Source text section start
Anthropic launches Opus 4.7 and AI design tool, keeps Mythos private

Anthropic plans to release Claude Opus 4.7 and an AI tool for building websites and slide decks this week, while keeping its more powerful Claude Mythos private for security firms.

Anthropic plans to release Claude Opus 4.7 and a generative design tool that builds websites, landing pages and slide decks from plain-English prompts. A person familiar with the plans confirmed the products could arrive as soon as this week. The company has not announced a release date publicly and did not respond to requests for comment.

The design tool targets both developers and nontechnical users and is intended to let customers prototype and deploy web pages and presentations without manual coding. Shares of Adobe, Wix and Figma fell on Monday after the plans became public.

Opus 4.7 is an update to Anthropic’s Opus line but is not the company’s most capable system. Anthropic is restricting access to Mythos, a version tuned for cybersecurity tasks, and is sharing it only with a small number of security firms.
Source text section end
Extracted data section start
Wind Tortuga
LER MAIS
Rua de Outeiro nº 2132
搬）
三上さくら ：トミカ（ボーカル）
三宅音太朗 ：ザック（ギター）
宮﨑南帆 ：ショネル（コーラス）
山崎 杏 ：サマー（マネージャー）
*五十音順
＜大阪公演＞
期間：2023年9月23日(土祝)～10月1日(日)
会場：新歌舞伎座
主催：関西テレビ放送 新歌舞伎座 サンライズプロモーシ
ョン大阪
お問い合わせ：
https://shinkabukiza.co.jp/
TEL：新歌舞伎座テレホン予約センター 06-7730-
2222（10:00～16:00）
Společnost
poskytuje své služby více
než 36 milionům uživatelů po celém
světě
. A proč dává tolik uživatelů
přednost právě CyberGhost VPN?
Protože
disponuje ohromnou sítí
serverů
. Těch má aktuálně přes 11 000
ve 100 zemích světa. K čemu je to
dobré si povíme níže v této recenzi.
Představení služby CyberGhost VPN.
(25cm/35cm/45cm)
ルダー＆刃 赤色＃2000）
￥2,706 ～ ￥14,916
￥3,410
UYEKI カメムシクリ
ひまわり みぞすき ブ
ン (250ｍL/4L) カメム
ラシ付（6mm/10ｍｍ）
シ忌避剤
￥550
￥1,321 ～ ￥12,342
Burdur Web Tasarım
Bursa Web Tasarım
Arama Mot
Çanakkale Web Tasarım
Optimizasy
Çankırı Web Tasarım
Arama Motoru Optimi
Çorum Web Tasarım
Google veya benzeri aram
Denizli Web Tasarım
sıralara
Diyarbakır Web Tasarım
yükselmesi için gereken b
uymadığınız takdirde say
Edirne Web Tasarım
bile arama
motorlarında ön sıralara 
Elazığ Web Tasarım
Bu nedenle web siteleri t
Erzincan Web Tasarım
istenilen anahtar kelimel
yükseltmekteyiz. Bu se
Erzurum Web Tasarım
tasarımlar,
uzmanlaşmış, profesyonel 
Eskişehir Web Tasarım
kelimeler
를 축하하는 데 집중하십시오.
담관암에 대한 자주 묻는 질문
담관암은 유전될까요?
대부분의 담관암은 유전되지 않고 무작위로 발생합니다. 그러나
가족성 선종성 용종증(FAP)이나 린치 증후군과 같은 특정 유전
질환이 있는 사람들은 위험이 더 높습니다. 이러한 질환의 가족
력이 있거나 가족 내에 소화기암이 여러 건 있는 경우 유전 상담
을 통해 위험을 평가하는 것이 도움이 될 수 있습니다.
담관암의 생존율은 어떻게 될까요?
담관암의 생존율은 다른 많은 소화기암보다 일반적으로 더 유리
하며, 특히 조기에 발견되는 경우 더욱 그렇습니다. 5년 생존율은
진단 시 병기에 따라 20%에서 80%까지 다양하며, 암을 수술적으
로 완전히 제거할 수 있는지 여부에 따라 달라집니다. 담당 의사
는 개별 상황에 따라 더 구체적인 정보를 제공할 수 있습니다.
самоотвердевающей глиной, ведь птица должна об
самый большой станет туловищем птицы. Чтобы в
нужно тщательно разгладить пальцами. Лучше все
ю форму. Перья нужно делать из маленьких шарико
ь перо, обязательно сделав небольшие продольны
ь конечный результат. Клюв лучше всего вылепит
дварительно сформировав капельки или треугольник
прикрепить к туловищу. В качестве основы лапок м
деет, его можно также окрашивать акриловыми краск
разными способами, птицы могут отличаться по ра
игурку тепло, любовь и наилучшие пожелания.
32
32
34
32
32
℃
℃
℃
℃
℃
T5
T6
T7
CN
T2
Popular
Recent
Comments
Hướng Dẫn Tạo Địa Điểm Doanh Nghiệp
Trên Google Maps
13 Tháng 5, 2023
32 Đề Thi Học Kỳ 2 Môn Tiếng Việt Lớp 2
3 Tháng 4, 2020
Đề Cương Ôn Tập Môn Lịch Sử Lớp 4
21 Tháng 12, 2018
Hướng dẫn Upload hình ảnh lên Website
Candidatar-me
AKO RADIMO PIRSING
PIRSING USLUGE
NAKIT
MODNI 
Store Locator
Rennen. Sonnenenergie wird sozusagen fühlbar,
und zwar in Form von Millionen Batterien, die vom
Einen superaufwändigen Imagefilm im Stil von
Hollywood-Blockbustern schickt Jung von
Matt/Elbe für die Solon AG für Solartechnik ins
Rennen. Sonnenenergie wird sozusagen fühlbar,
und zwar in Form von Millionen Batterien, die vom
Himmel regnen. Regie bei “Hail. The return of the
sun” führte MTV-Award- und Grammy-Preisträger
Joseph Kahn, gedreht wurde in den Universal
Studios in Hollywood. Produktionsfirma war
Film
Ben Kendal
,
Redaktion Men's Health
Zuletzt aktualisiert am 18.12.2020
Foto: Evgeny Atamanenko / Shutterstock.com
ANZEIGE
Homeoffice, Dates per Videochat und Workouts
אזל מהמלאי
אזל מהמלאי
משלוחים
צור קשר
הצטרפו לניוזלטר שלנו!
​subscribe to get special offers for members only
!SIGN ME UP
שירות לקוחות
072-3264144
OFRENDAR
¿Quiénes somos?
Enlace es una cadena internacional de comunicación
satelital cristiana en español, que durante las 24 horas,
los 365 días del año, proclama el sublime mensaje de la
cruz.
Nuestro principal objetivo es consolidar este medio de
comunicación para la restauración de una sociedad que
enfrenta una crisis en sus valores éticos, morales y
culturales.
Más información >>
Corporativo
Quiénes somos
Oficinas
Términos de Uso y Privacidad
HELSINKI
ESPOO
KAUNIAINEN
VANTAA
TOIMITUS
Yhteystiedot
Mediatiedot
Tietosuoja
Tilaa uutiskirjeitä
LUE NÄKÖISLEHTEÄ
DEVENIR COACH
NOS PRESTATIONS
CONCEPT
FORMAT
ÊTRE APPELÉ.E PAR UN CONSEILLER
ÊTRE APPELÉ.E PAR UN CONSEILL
Extracted data section end
» Parts of the exercise
#1 List every company named in the article about Anthropic's planned releases.
#2 Write the next paragraph of the news article on Anthropic's Opus 4.7 and Mythos, picking up after its final sentence.

» Per-task outputs
#1 Anthropic, Adobe, Wix, Figma

#2
A UK security research group evaluated a Claude Mythos preview and reported the model can plan and execute complex cyberattack simulations at higher rates than other public models. In a 32-step simulated corporate network assault called ‘The Last Ones,’ the group recorded Mythos completing the full exercise in three of ten attempts and averaging 22 successful steps out of 32. An earlier Opus 4.6 model averaged 16 successful steps. Human red teams typically require about 20 hours to complete the same simulation.

Anthropic develops its frontier systems by fine-tuning the Opus line, so improvements in Opus can later be hardened into specialized versions such as Mythos. Without a detailed model card or independent tests for Opus 4.7, comparisons with Mythos and other systems will rely on limited third-party evaluations and selective disclosures.

Industry evaluations produce varying results. Some recent tests showed low scores for top models on high-level reasoning tasks while human performance on those tests reached 100 percent. Companies and researchers continue to debate the reliability of benchmark results.

Recent company developments include leaked Claude code, the rollout of a skills system and an MCP protocol, and a greater focus on agentic AI and coding performance. The planned Opus 4.7 release and the AI design tool follow those product and enterprise developments.